该范例里，我们将针对所有包含关键词“property”，为“verilog”语言的repo进行爬取，结果将以 `<repo_name>.zip` 的形式保存在`data\repos`文件夹下。

steps:

1. get all repos written in language 'systemverilog';
2. filter these repos with rule: keyword 'property' must appear in code;
3. download all repos;


# github API tutorial

* [官方文档](https://docs.github.com/en/rest?apiVersion=2022-11-28)

- - [search API](https://docs.github.com/en/rest/search/search?apiVersion=2022-11-28)

- - [设置personal token](https://github.com/settings/tokens)

* [入门blog](https://blog.csdn.net/weixin_39132520/article/details/114925354)


# 注意事项：

* github's search API limit is set to return at most 1000 items, therefore we need to split whole query into chunks to retrieve items ranked over 1000

* For authenticated requests, 30 requests per minute, For unauthenticated requests, the rate limit allows you to make up to 10 requests per minute. 在code search里，实验来看，只能最快每分钟search 10次，所以我们应该还是属于 unauthenticated，虽然是给了token的（不给token，code search都用不了）。

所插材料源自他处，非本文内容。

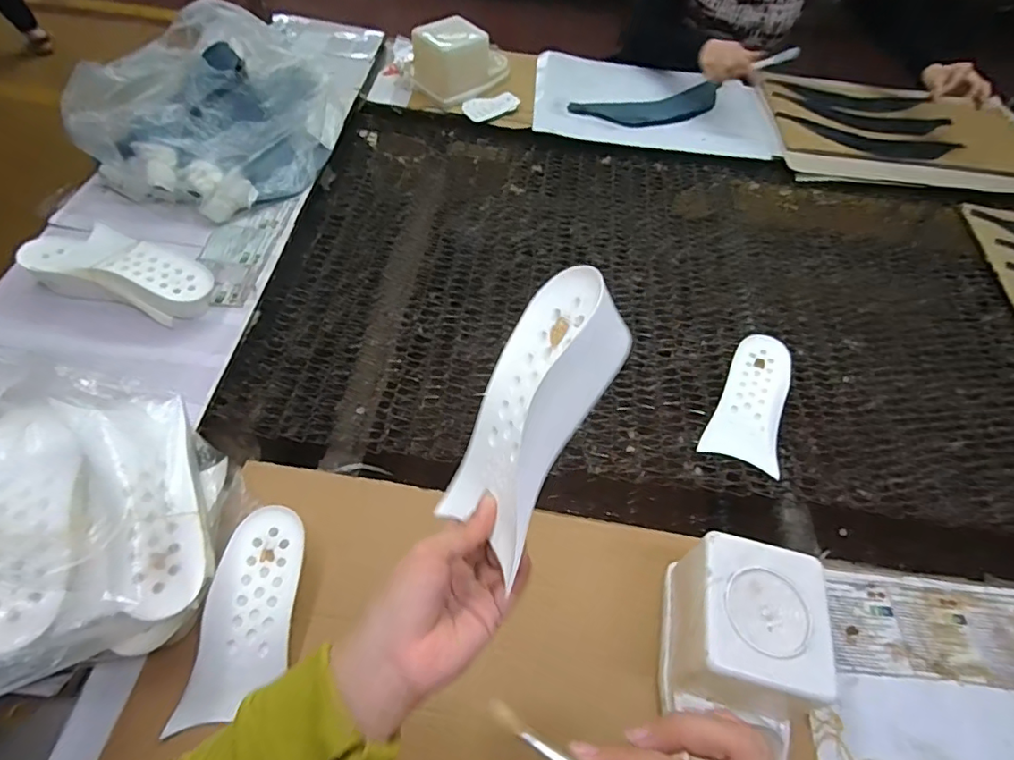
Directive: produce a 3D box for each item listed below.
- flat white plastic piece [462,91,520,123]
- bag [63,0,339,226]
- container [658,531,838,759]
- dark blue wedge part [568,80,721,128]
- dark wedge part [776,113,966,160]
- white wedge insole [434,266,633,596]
[{"bbox_3d":[-0.031,-0.517,1.011,0.101,0.008,0.051,-22,75,-8],"label":"flat white plastic piece"},{"bbox_3d":[-0.431,-0.426,0.821,0.308,0.115,0.397,11,54,0],"label":"bag"},{"bbox_3d":[0.196,0.215,0.458,0.099,0.117,0.119,14,54,2],"label":"container"},{"bbox_3d":[0.289,-0.531,1.047,0.326,0.011,0.100,-18,63,-16],"label":"dark blue wedge part"},{"bbox_3d":[0.687,-0.458,1.029,0.325,0.009,0.079,15,62,9],"label":"dark wedge part"},{"bbox_3d":[0.013,0.015,0.323,0.080,0.048,0.169,21,78,49],"label":"white wedge insole"}]

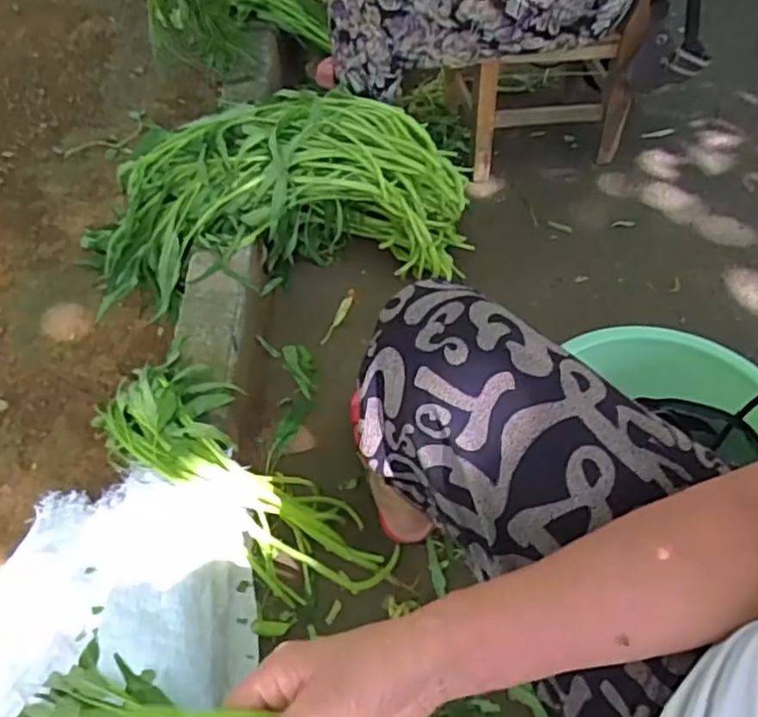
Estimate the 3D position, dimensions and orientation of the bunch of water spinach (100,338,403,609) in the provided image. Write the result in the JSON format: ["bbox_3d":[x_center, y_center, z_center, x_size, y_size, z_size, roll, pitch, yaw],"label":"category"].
[{"bbox_3d":[-0.158,0.152,0.840,0.403,0.103,0.164,41,57,-1],"label":"bunch of water spinach"}]

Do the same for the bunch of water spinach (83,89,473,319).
[{"bbox_3d":[-0.171,-0.254,1.114,0.655,0.239,0.248,-9,49,-7],"label":"bunch of water spinach"}]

* 对小数据量的repo爬取，同步执行就ok了。如要涉及到更大数据量的爬取，需要分布式，可以参考[这篇博客](https://ask.hellobi.com/blog/lrysjtu/3859)

In [1]:
import time
import json
import requests

import os
from os import path as osp

import subprocess
import wget

In [2]:
from dotenv import load_dotenv
import  os
_TOKEN = os.getenv('git_token')

HEADERS = {'Authorization': f'Bearer {_TOKEN}'}
ROOT = '.'

def test_api():
    url = 'https://api.github.com/octocat'

    resp = requests.get(url, headers=HEADERS)
    print(resp.content.decode('utf8'))

test_api()


               MMM.           .MMM
               MMMMMMMMMMMMMMMMMMM
               MMMMMMMMMMMMMMMMMMM      ____________________________
              MMMMMMMMMMMMMMMMMMMMM    |                            |
             MMMMMMMMMMMMMMMMMMMMMMM   | Practicality beats purity. |
            MMMMMMMMMMMMMMMMMMMMMMMM   |_   ________________________|
            MMMM::- -:::::::- -::MMMM    |/
             MM~:~ 00~:::::~ 00~:~MM
        .. MMMMM::.00:::+:::.00::MMMMM ..
              .MM::::: ._. :::::MM.
                 MMMM;:::::;MMMM
          -MM        MMMMMMM
          ^  M+     MMMMMMMMM
              MMMMMMM MM MM MM
                   MM MM MM MM
                   MM MM MM MM
                .~~MM~MM~MM~MM~~.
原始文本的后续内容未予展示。